Notes: General Retailers' November Drop; Times Top Ten Promo
Not surprisingly, general retail sales for November were dismal: sales at stores open at least a year fell 2.7%, the worst showing since at least 1969, when the International Council of Shopping Centers began compiling data, according to the Wall Street Journal. Only heavy discounting "appeared to work well." Excluding Wal-Mart, same-store sales fell 7.7%.
The Council's chief economist and director of research Michael Niemira called it "an awful start" to the holiday season, adding, "It looks to us as if it will be the weakest holiday season in our record."
Still, many stores beat Wall Street's even more dismal expectations, which helped their stocks yesterday.
Among the few gainers were Wal-Mart, where comp-store sales rose 3.4%, BJ's Wholesale Club, up 4.1%, and Costco, which was up 1%. Most retailers reported sizable comp-store drops: Saks was down 5.2%, Target fell 10%, the Gap was off 10%, Penney was down 11.9% and Macy's fell 13.3%.
Cool idea of the day: The New York Times Book Review is promoting its 10 Best Books of 2008 with a special site where booksellers and librarians may download pdfs and print stickers, shelf talkers and posters for use in the stores. The site also offers Web banners for use on websites. All of the material is free.
The Lincoln Bookstore, Charleston, Ill., which sells new and used books, has reopened. The Daily Eastern News has a short vlog featuring the voice of owner Jim East.
The Lincoln Bookstore is located at 619 Monroe Ave., Charleston, Ill. 61920; 217-345-6070.
"When the economy is like this, we see probably a 10% increase in business," Richard Hoyt, owner of ABC Bookstore, Chico, Calif., told KHSL-TV. "People, what we call book snobs, think they're only going to buy new books, they're now more willing to buy used books."

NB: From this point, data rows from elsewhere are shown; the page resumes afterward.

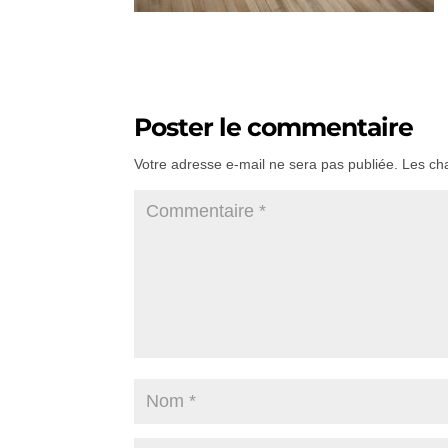
Poster le commentaire
Votre adresse e-mail ne sera pas publiée.
Les ch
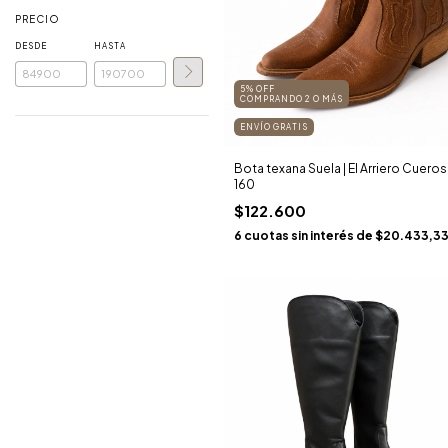
PRECIO
DESDE
HASTA
5% OFF
COMPRANDO 2 O MÁS
ENVÍO GRATIS
Bota texana Suela | El Arriero Cueros 
160
$122.600
6
cuotas sin interés de
$20.433,3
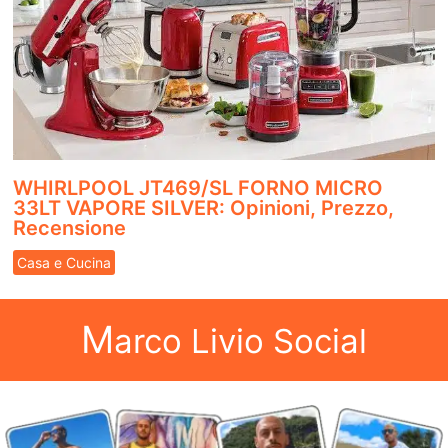
WHIRLPOOL JT469/SL FORNO MICRO
33LT VAPORE SILVER: Opinioni, Prezzo,
Recensione
Casa e Cucina
M
arco Livio Social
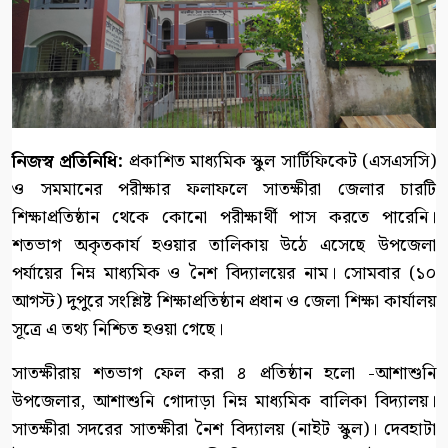
নিজস্ব প্রতিনিধি:
প্রকাশিত মাধ্যমিক স্কুল সার্টিফিকেট (এসএসসি)
ও সমমানের পরীক্ষার ফলাফলে সাতক্ষীরা জেলার চারটি
শিক্ষাপ্রতিষ্ঠান থেকে কোনো পরীক্ষার্থী পাস করতে পারেনি।
শতভাগ অকৃতকার্য হওয়ার তালিকায় উঠে এসেছে উপজেলা
পর্যায়ের নিম্ন মাধ্যমিক ও নৈশ বিদ্যালয়ের নাম। সোমবার (১০
আগস্ট) দুপুরে সংশ্লিষ্ট শিক্ষাপ্রতিষ্ঠান প্রধান ও জেলা শিক্ষা কার্যালয়
সূত্রে এ তথ্য নিশ্চিত হওয়া গেছে।
সাতক্ষীরায় শতভাগ ফেল করা ৪ প্রতিষ্ঠান হলো -আশাশুনি
উপজেলার, আশাশুনি গোদাড়া নিম্ন মাধ্যমিক বালিকা বিদ্যালয়।
সাতক্ষীরা সদরের সাতক্ষীরা নৈশ বিদ্যালয় (নাইট স্কুল)। দেবহাটা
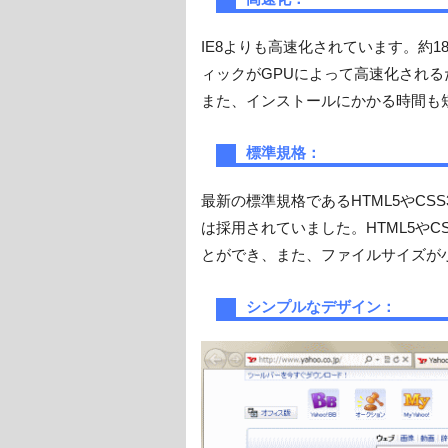
IE8よりも高速化されています。約
ィックがGPUによって高速化され
また、インストールにかかる時間も
標準規格：
最新の標準規格であるHTML5やCSS3
は採用されていました。HTML5や
とができ、また、ファイルサイズが
シンプルなデザイン：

The Suburban Journals surveys several bookstores in the St. Louis, Mo., suburbs: Main Street Books, St. Charles, Encore Books of Harvester and Rose's Bookhouse, O'Fallon.
At Main Street Books, "We try to make it about location, cozy and homey, because the longer they stay, the more they buy," owner Vicki Erwin said.
"I think the greatest asset we provide for our customers is knowledge," Wendy Drew of Rose's Bookhouse commented. "First and foremost we are book lovers, and if we don't have a title in stock or can't get it in the time frame the customer needs, we try to give them ideas on where and how they can get the book."
Omnivore Books on Food is "the best little cookbook store in San Francisco," according to a recent SF Weekly
profile of the bookshop where owner Celia Sack, "a passionate book
collector, cleverly interweaves not just classic cookbooks that remain
in print with the newest, glossiest, irresistibly illustrated
hot-off-the-presses tomes, but also stocks used, rare, collectible,
even precious antiquarian volumes. . . . San Francisco finally has the
cookbook store its own long bookish and famously epicurean history
Writing for Read Street, the Baltimore Sun's book blog, Dave Rosenthal recalled that during his visit to Paris last week, "I was most struck by the rich culture of reading. We stayed in the Latin Quarter, home of the Sorbonne, and there was a bookstore on almost every block. . . . It was a joy to see so many stores devoted to reading--and so many people poring over the shelves. How did we lose that here in the United States?"
The Columbia Journalist profiles Aurora Anaya-Cerda, founder earlier this year of La Casa Azul bookstore, which has begun selling online. Anaya-Cerda had hoped to open a bricks-and-mortar store soon in East Harlem in New York City, but is having trouble finding funding in the current economic climate--she has commitments of about $50,000 but needs another $100,000 before she can open.
Still, many members of the communities want a bookstore to open and have rallied to support La Casa Azul.